Мы сбились в кружок, наклонившись над столом, и шепотом совещались. Вой собаки усилился и слышался уже вблизи.
— Он должен исчезнуть. Сейчас же — прочь из города! — сказал Донон. Если он станет болтать — мы погибли…
— Не годится, — возразил я. — Постовым дан приказ никого не выпускать из ворот.
— Да. Он должен умереть. Иначе утром весь полк будет знать все, что мы тут говорили! — тихо сказал Гюнтер.
— Он должен исчезнуть, не то дело будет плохо, — подтвердил Брокендорф.
— Но у нас нет оснований для полевого суда, — ответил я. — Ведь он не шпион, он ничего не сделал, он только доставил вещи Салиньяка…
— Так что нам делать? — стонал Донон, — Братья, я вижу, беда неизбежна. Что нам делать?
— Я не знаю, — пожал плечами Эглофштейн. — Знаю одно — если это выплывет, мы все пропали…
Но пока мы стояли в отчаянии, искали и не видели выхода, кто-то толкнул дверь, и в комнату вошел сержант Урбан — из гренадерской роты нашего полка. Он держал на поводке большую черную собаку.
Его взгляд скользнул по фигуре погонщика мулов, и он выпустил поводок, хлопнул себя обеими руками по бедрам и захохотал во все горло.
— Перино! — кричал он, сгибаясь от смеха. — Ты опять здесь, Перино? Так ты не поехал в паломничество?!
Собака одним прыжком метнулась к погонщику, прыгала ему на грудь, скулила, выражая отчаянную радость.
— Что это за человек? — спросил Эглофштейн. — Вы его знаете, сержант?
— Он меня знает, сеньор! — радостно закричал испанец. — Я понял, он ведь назвал меня «Перино»! Меня и зовут Перино, и вы теперь видите — я никакой не шпион…
Собака жалась к нему, взвизгивала и лизала ему руки, но он отогнал ее в угол.
— Конечно, ты не шпион, зато ты — вор! — вскричал сержант. — Ах ты бесстыжая, грязная, рваная тварь! Выкладывай-ка деньги! Если бы из мошенников набирали полк, тебе в самый раз бы стать знаменосцем!
Испанец весь сжался и испуганно смотрел на сержанта.
— Господин капитан, — доложил сержант Урбен, — этот человек — один из испанских возчиков, которых мы нанимали на службу. Сегодня утром, когда мы задержались в гостинице у городских ворот, он украл у рядового Кеммеля из отделения сержанта Бренделя кошелек с двенадцатью талерами. Мы было погнались за ним, но не смогли поймать, а вот теперь он сам пришел!
Погонщик, хоть и не понимал по-немецки, вмиг побледнел и начал дрожать всем телом.

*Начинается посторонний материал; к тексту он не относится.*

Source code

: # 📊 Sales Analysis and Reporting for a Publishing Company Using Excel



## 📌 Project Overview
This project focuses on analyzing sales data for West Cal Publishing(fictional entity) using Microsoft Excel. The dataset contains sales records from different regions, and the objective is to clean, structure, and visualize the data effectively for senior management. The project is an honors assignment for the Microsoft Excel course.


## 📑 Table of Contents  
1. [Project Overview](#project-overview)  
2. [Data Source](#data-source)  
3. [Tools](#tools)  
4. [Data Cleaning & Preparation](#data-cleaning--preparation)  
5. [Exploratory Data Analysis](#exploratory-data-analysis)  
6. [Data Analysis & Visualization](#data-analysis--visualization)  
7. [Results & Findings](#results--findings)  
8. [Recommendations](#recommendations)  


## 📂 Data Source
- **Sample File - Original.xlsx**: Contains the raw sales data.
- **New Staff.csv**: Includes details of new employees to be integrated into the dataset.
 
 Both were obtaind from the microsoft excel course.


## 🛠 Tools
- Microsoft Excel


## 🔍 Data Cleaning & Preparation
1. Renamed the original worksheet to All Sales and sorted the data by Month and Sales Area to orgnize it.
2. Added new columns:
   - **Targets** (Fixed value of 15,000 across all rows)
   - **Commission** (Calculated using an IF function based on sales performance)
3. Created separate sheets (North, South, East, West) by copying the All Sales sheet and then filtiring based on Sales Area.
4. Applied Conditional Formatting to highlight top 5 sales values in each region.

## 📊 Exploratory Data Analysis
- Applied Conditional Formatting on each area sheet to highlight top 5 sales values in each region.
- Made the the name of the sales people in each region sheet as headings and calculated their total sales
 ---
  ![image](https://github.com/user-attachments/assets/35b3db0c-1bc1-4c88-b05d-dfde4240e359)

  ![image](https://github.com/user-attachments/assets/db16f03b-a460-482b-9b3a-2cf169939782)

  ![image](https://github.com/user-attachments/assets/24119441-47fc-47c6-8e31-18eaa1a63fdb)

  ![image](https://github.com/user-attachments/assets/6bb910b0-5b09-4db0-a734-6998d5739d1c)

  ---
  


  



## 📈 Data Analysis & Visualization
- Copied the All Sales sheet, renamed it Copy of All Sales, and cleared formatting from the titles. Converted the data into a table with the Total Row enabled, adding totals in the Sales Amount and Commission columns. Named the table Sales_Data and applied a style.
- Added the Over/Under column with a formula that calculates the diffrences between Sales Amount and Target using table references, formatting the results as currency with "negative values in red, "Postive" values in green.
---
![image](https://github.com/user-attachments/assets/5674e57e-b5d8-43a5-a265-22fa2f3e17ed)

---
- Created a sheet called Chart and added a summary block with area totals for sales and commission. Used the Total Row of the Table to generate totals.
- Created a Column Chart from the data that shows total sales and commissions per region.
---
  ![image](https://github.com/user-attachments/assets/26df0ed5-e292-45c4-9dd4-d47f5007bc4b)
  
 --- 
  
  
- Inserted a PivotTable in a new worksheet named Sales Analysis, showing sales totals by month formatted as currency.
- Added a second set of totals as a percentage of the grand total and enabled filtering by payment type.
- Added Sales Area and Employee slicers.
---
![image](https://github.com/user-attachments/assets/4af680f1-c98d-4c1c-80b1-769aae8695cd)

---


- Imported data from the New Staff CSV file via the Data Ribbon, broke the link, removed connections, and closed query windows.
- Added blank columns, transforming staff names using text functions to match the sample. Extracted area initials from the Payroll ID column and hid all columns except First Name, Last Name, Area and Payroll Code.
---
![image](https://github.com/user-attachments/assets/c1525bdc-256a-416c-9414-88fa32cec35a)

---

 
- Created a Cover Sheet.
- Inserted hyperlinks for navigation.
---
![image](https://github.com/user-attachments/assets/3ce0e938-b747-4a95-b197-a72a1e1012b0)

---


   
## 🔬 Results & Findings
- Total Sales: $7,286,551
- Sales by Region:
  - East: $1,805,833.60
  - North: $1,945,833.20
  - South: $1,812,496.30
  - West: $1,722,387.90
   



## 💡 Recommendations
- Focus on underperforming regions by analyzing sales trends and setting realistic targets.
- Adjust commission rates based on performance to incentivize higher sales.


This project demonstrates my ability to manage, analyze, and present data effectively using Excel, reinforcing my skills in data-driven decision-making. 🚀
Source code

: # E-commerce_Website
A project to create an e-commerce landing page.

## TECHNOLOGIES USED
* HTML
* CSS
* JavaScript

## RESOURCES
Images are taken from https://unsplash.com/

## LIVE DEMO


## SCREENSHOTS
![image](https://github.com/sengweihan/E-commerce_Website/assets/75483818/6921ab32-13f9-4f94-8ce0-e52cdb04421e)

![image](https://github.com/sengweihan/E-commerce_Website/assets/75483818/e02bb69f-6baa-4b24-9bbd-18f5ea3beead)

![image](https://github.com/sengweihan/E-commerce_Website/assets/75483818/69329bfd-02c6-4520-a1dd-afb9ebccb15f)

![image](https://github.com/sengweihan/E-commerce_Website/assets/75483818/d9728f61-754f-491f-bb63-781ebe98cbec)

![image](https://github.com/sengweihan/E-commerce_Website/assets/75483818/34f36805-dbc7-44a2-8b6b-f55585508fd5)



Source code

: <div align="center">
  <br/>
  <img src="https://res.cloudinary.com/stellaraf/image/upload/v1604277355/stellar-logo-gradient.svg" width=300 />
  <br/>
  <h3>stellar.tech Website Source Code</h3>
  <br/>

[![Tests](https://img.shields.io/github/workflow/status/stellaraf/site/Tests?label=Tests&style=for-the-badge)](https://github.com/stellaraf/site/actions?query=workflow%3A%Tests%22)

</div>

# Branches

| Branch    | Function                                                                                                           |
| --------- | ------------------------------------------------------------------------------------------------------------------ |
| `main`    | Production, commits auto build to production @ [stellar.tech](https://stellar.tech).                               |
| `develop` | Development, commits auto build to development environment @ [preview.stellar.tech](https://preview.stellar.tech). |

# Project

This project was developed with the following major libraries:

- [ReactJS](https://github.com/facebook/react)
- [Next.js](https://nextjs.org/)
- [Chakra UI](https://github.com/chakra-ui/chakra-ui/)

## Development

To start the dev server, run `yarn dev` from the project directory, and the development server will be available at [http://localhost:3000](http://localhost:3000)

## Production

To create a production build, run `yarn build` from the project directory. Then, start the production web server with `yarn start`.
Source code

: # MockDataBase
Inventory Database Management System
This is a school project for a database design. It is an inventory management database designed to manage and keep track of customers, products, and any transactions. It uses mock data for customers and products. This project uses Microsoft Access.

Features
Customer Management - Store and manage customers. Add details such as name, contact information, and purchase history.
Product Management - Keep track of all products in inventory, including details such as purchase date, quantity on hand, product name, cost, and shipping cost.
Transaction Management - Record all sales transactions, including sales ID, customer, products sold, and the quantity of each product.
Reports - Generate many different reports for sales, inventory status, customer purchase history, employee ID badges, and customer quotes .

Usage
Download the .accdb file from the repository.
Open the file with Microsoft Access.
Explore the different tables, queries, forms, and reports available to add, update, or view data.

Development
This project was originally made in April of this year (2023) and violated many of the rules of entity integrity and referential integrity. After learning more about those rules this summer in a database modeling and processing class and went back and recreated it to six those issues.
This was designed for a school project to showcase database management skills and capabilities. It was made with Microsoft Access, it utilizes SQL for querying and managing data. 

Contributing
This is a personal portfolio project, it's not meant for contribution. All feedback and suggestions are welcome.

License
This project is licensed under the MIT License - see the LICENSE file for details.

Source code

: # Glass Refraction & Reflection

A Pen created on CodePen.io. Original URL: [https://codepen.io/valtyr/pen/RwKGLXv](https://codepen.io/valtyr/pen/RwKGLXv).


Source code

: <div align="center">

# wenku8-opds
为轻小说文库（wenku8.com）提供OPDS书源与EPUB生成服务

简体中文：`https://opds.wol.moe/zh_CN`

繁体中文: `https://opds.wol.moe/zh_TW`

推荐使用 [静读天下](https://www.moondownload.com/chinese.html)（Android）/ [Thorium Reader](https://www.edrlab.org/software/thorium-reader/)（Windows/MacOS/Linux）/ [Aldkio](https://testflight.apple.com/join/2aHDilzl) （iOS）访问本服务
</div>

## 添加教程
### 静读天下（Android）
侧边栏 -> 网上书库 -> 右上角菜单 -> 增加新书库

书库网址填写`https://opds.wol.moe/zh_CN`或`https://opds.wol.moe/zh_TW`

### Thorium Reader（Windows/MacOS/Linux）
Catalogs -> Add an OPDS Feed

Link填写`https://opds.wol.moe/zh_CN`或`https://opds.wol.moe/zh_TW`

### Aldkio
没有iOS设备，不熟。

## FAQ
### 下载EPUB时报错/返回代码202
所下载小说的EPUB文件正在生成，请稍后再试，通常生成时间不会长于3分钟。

— Ах ты мерзавец! — рявкнул на него сержант. — Гони сюда деньги, не то будешь повешен или пойдешь на всю жизнь катать тачку!
Эглофштейн поднялся. Дикое торжество и радость сверкали в его глазах. Тяжесть с его сердца теперь свалилась. Этот испанец, подслушавший нашу тайну, был уличен как вор и мог подлежать казни. Эглофштейн переглянулся с Гюнтером и Дононом: они сразу поняли друг друга.
— Тебе что, не платили поденщины? — строго спросил капитан. — У тебя были причины воровать?
— Но я не воровал! — в ужасе пролепетал испанец. — Я ничего не знаю о поденной плате… Ведь я не работал никогда возчиком!
— Ну, лги, лги полную телегу! — крикнул сержант в бешенстве. — Будто ты не был возчиком в полковом обозе?!
Он подбежал к лестнице и крикнул:
— Кеммель! Не спишь? Слезай скорей сюда! Твои талеры прибежали!